Loading GFF3¶
Load the landmarks¶
First, load the landmark scaffolds. The repo includes a FASTA file with scaffold names only, no sequences, for this purpose. Use the FASTA loader as described in the mRNA section: you do not need to define a parent relationship.
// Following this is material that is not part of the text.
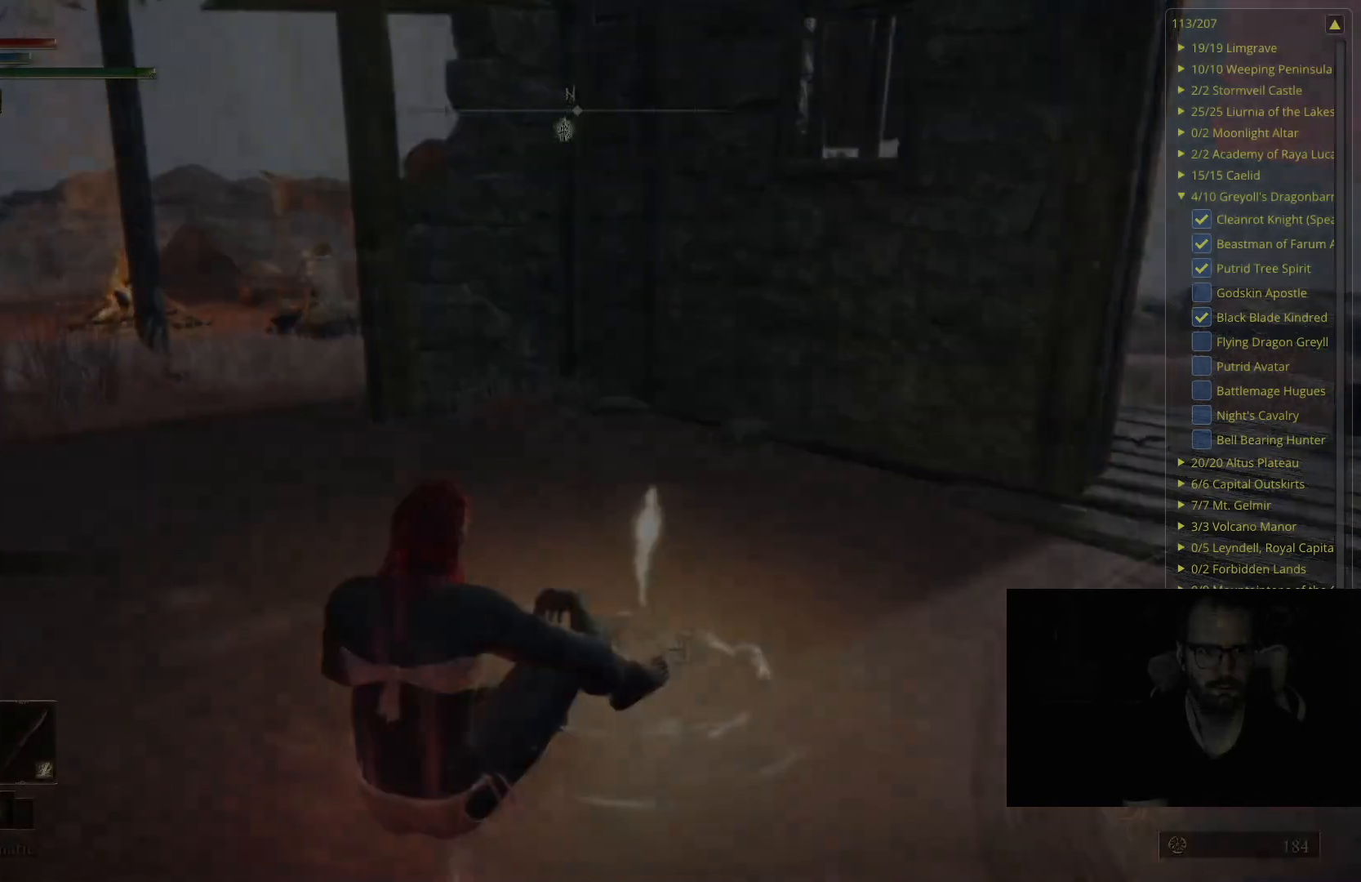
{"buttons": [], "left_stick": "center", "right_stick": "center", "events": []}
You can use the SO term contig for the type.
Load the GFF file¶
Consider the example GFF file below.
##gff-version 3
Contig0 FRAEX38873_v2 gene 16315 44054 . + . ID=FRAEX38873_v2_000000010;Name=FRAEX38873_v2_000000010;biotype=protein_coding
Contig0 FRAEX38873_v2 mRNA 16315 44054 . + . ID=FRAEX38873_v2_000000010.1;Parent=FRAEX38873_v2_000000010;Name=FRAEX38873_v2_000000010.1;biotype=protein_coding;AED=0.05
Contig0 FRAEX38873_v2 five_prime_UTR 16315 16557 . + . ID=FRAEX38873_v2_000000010.1.5utr1;Parent=FRAEX38873_v2_000000010.1
Contig0 FRAEX38873_v2 exon 16315 16967 . + . ID=FRAEX38873_v2_000000010.1.exon1;Parent=FRAEX38873_v2_000000010.1
Contig0 FRAEX38873_v2 CDS 16558 16967 . + 0 ID=FRAEX38873_v2_000000010.1.cds1;Parent=FRAEX38873_v2_
The below table explains each column.
column | ID | explanation | example value |
---|---|---|---|
1 | seqid | Name of the landmark chromosome or scaffold (not the feature itself). | Contig0 |
2 | source | Program name, data source, etc | FRAEX38873_v2 |
3 | type | Sequence ontology term for type_id of feature | gene |
4 | start | start of the feature. | 16315 |
5 | end | end of the feature. | 44054 |
6 | score | Float value or . The score, because the feature was computationally predicted. ignore. | . |
7 | strand | Can be = or -. Refers to the strand of DNA: ignore | + |
8 | phase | Can be 0, 1, 2, or . Refers to the open reading frame, you can ignore. | . |
9 | attributes | This includes the actual name for the feature that will be created (in this case FRAEX38873_v2_000000010). It also includes the Parent= tag. | ID=FRAEX38873_v2_000000010;Name=FRAEX38873_v2_000000010;biotype=protein_coding |
Preprocessing¶
Every line of the GFF file will result in a new feature. The above example will create gene, mRNA, five_prime_UTR, exon, CDS, and protein features (see below for how to skip protein creation). If you’d like to not load five_prime_UTR features, for example, delete them from the file beforehand.
The GFF Importer¶
First, upload the file. In order to use the GUI uploader, the file extension should be .gff
or .gff3
. See below for information on GFF types.
Landmark Type¶
The landmark is the Chado feature on which the individual features are being mapped. This is typically a scaffold, contig, or chromosome (we chose contig above). If your landmarks are not uniquely named for this organism, you can specify the type here.
Protein names¶
As before, you may need to specify a regexp so that your proteins are correctly linked to your mRNA. Note that if you dont specify a protein regexp, it will look for proteins that are [mrna_name]-protein. This could result in new proteins being inserted accidentally! I’ve submitted a change that will allow you to skip creating proteins in this manner, look for it soon.
A note on GFF versions¶
GFF files are not the most uniform files around. There are GFF, GFF2, GTF, and GFF3. The Tripal GFF loader does its best, but it was designed to work withGFF3.